Resûlüm! müşriklere de ki, umumiyetle her biriniz kendinizi gördünüz anladınız mı? Kendinize vicdanınıza hakikaten şuurunuz idrakiniz var mı? Varsa şunu bana söyleyiniz haber ve­riniz bakayım. Eğer size Allah’ın azabı gelirse veya geleceği muhakkak olan kıyamet koparsa Allah’ın gayrısına mı dua eder iltica edersiniz?
Yani vicdanlarınızın derinliklerine inerek kendini iyice yoklayınız tartınız bakayım böyle mühlik derd-û felaket karsısında bulunduğunuz veya içine düştüğünüz elim ve müthiş bir zamanda nasıl bir haleti ruhiye içinde bulunursu­nuz. Bütün ümitleriniz silinir ye’si külliye mi dü­şersiniz yoksa henüz canınız çıkmadıkça yine bir ümidi halas besler derinden derine bir münciye iltica hissi ile inler misiniz? Eğer inlerse­niz o zaman samimi kalbinizden kime iltica eder, kime yakınır, kime çağırırsınız. Allah’a mı? yok­sa Allah’tan başka mabud tanıdığınız putlarını­za mı? Eğer siz sadık iseniz, hakikatte Allah’tan başka ilahlar vardır iddiasında yalancı değil ise­niz söyleyiniz öyle bir zamanda Allah’tan baş­kasından ümit bekler başkasına dua ve niyaz eder misiniz?

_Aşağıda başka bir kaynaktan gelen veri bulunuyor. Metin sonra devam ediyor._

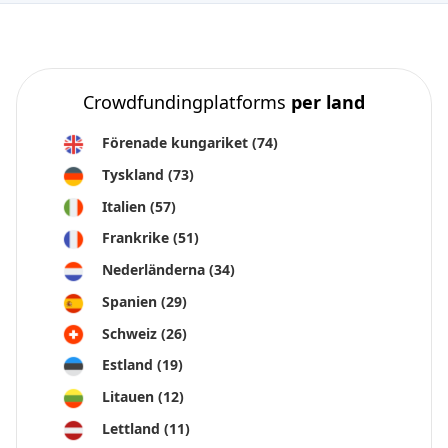
Crowdfundingplatforms
per land
Förenade kungariket
(74)
Tyskland
(73)
Italien
(57)
Frankrike
(51)
Nederländerna
(34)
Spanien
(29)
Schweiz
(26)
Estland
(19)
Litauen
(12)
Lettland
(11)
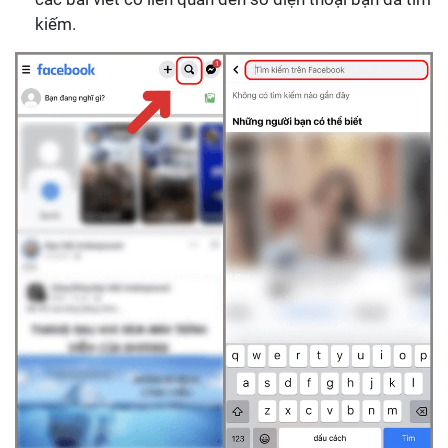
kiếm.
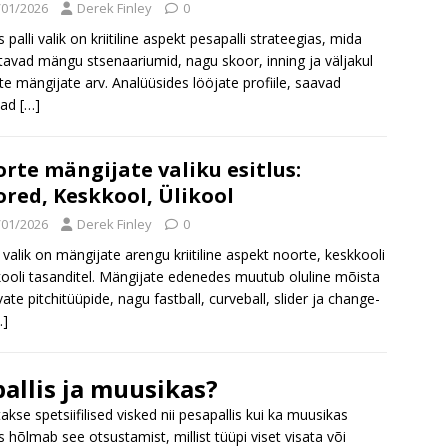
/01/2026
Derek Finley
0
 palli valik on kriitiline aspekt pesapalli strateegias, mida
avad mängu stsenaariumid, nagu skoor, inning ja väljakul
te mängijate arv. Analüüsides lööjate profiile, saavad
jad
[…]
rte mängijate valiku esitlus:
red, Keskkool, Ülikool
/01/2026
Derek Finley
0
i valik on mängijate arengu kriitiline aspekt noorte, keskkooli
ikooli tasanditel. Mängijate edenedes muutub oluline mõista
vate pitchitüüpide, nagu fastball, curveball, slider ja change-
…]
pallis ja muusikas?
itakse spetsiifilised visked nii pesapallis kui ka muusikas
hõlmab see otsustamist, millist tüüpi viset visata või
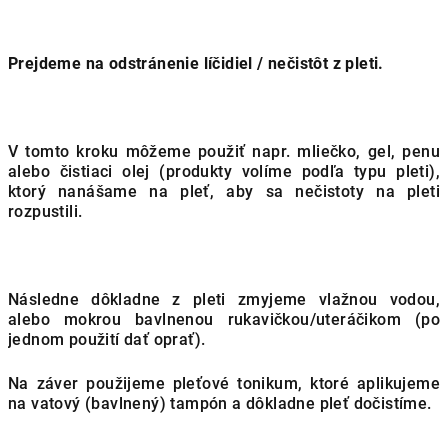
Prejdeme na odstránenie líčidiel / nečistôt z pleti.
V tomto kroku môžeme použiť napr. mliečko, gel, penu
alebo čistiaci olej (produkty volíme podľa typu pleti),
ktorý nanášame na pleť, aby sa nečistoty na pleti
rozpustili.
Následne dôkladne z pleti zmyjeme vlažnou vodou,
alebo mokrou bavlnenou rukavičkou/uteráčikom (po
jednom použití dať oprať).
Na záver použijeme pleťové tonikum, ktoré aplikujeme
na vatový (bavlnený) tampón a dôkladne pleť dočistíme.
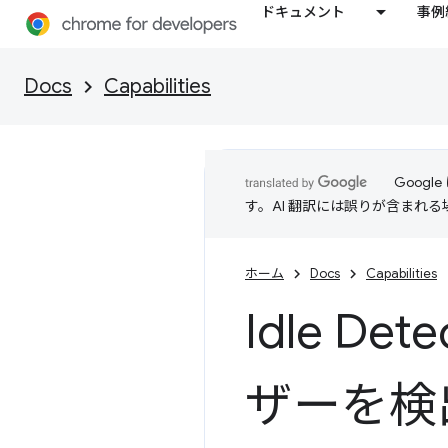
ドキュメント
事例
Docs
Capabilities
Goog
す。AI 翻訳には誤りが含まれ
ホーム
Docs
Capabilities
Idle De
ザーを検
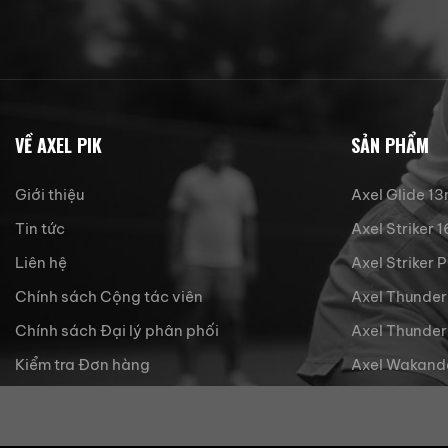
VỀ AXEL PIK
SẢN PHẨM
Giới thiệu
Axel Glide 1
Tin tức
Axel Striker
Liên hệ
Axel Striker 
Chính sách Cộng tác viên
Axel Thunder
Chính sách Đại lý phân phối
Axel Thunder
Kiểm tra Đơn hàng
Axel Wakand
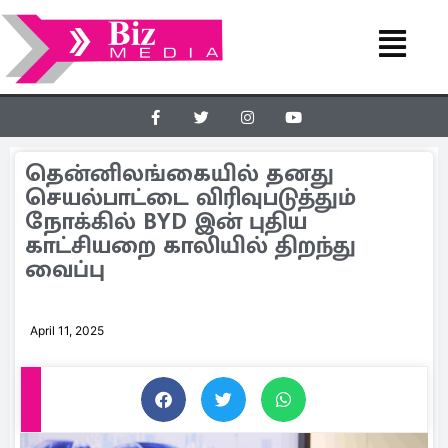
தென்னிலங்கையில் தனது
செயல்பாட்டை விரிவுபடுத்தும்
நோக்கில் BYD இன் புதிய
காட்சியறை காலியில் திறந்து
வைப்பு
April 11, 2025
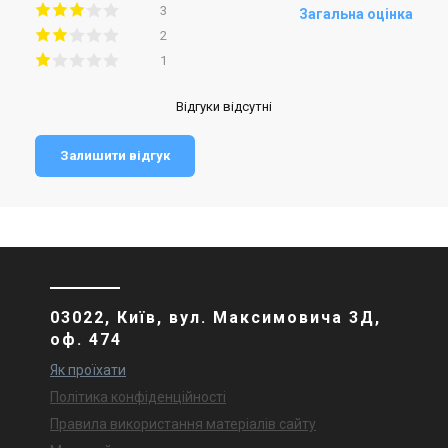
3
Загальна оцінка
2
1
Відгуки відсутні
Залишити відгук
03022, Київ, вул. Максимовича 3Д,
оф. 474
Як проїхати
Політика конфіденційності
Правила використання матеріалів сайту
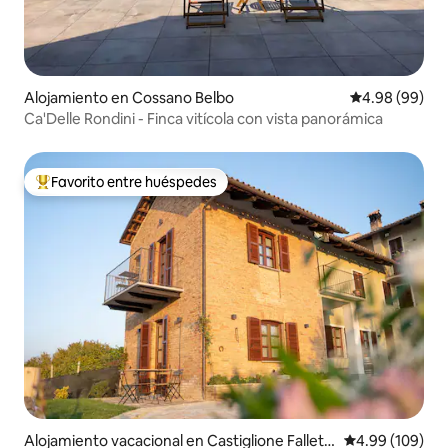
Alojamiento en Cossano Belbo
Calificación p
4.98 (99)
Ca'Delle Rondini - Finca vitícola con vista panorámica
Favorito entre huéspedes
Favorito entre huéspedes preferido
Alojamiento vacacional en Castiglione Fallett
Calificación pr
4.99 (109)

Doğrusu yalnız ona dua edersiniz de diler­se O feryada geldiğiniz belayı üzerinizden kaldırır ve o lahza siz o şirk koştuklarınızın hep­sini unutursunuz. Celalim Hakkı için senden ön­ce bir takım ümmetlere Resuller gönderdik din­lemediler de onları şiddetler ve zaruretlerle sık­tık gerek ki yalvarsınlar diye (Enam : 40-41)
(Hak Dini Kur’ân Dili, C. 3, Sh.: 1927)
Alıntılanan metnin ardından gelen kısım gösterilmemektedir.